Looks nonsense but works. I don't hate dust cleaning anymore. (H/t my flatmates)

sports watch for running

I wanted a cheap and easy-to-carry timer and not pay for features like a GPS tracker or heartrate measurement. Watches seem often too big for me but this one fits comfortably. If aestetics is important to you, try to find something else.

IKEA wooden step

to reach the upper kitchen shelf. Nicely stable but light enough to lift it and take it to wherever I need it. (H/t my flatmates)

100% peanut butter

I eat a lot of bread with peanut butter and good peanut butter is hard to get in Switzerland, where I live. Lots of calories per money spent, but no added sugar. A kg lasts me for a while. (H/t my flatmates)

Re: footrest

I'm also pretty short and I can relate to the problems with the footrest. The best footrest I've used so far is a folded not-so-soft blanket (in home office, so not wearing shoes). The storage box you're recommending would be a another good idea in my employer's office. I got myself a desk with height-adjustable legs but my chair cannot go lower, the blanket is for the last few centimeters.
Ironically, I got a decent footrest using a stack of flattened Hello Fresh meal boxes. The meals were more valuable for my flatmate than for me.
I have no good experiences with footrests that are made to be footrests: not stable, too high, don't fit between the legs of my chair - my feet end up everywhere except there they are supposed to be.

Those Hello Fresh meal boxes look excellent. I've been tempted to have my groceries delivered to me directly as well. There are people in my life who do just that and really enjoy the service.
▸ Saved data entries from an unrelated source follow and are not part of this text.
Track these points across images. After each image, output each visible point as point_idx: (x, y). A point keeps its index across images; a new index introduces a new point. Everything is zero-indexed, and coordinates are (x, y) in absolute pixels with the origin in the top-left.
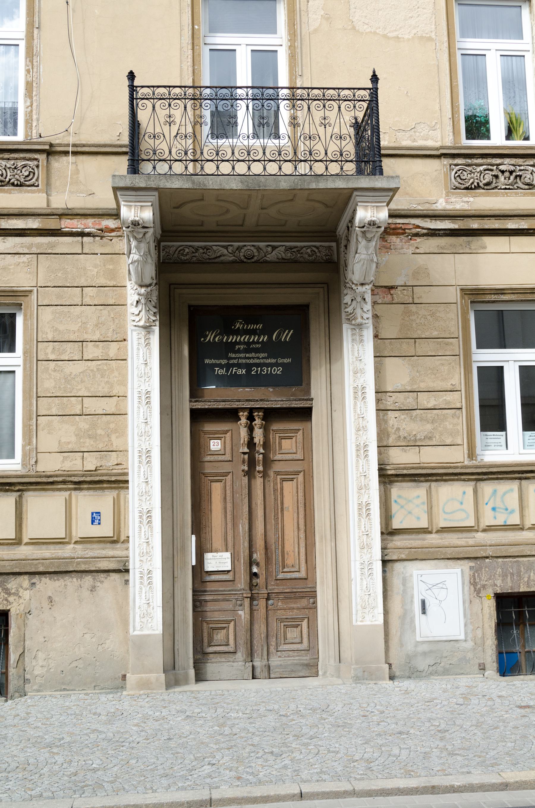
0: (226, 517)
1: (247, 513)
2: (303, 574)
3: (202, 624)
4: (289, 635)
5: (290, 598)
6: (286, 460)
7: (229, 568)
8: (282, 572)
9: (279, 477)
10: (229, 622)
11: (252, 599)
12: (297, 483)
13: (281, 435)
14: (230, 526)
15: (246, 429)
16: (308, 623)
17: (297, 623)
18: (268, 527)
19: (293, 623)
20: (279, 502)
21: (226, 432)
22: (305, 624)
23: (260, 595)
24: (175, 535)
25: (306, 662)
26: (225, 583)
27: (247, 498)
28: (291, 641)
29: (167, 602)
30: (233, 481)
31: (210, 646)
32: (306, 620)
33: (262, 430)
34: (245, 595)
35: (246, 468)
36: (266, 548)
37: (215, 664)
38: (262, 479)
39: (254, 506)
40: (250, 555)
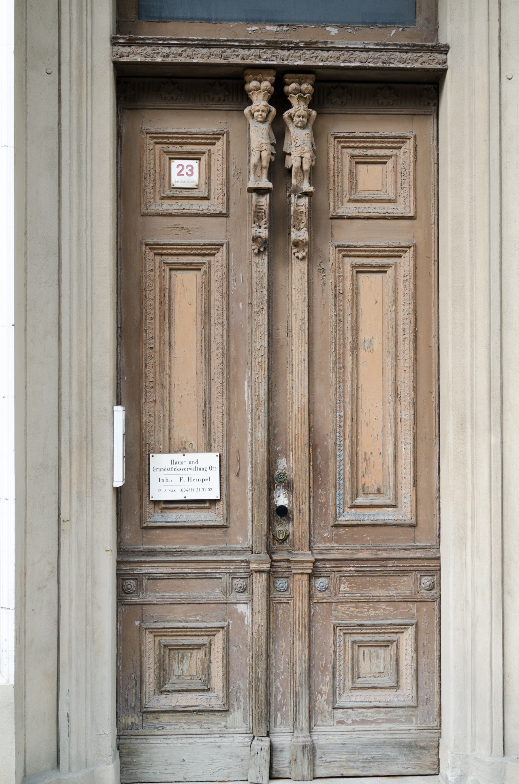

In terms of what I've purchased in 2020 that I recommend others do as well, that would have to be a reliable home computer. Maybe that sounds too basic or commonplace, but having access to a quality PC is important these days. And I didn't understand that (as clearly as I do now) until I went a prolonged period without one.

Thankfully modern computers are generally well-built and a bit more powerful than at any other time prior. So I got amazing value for my dollar.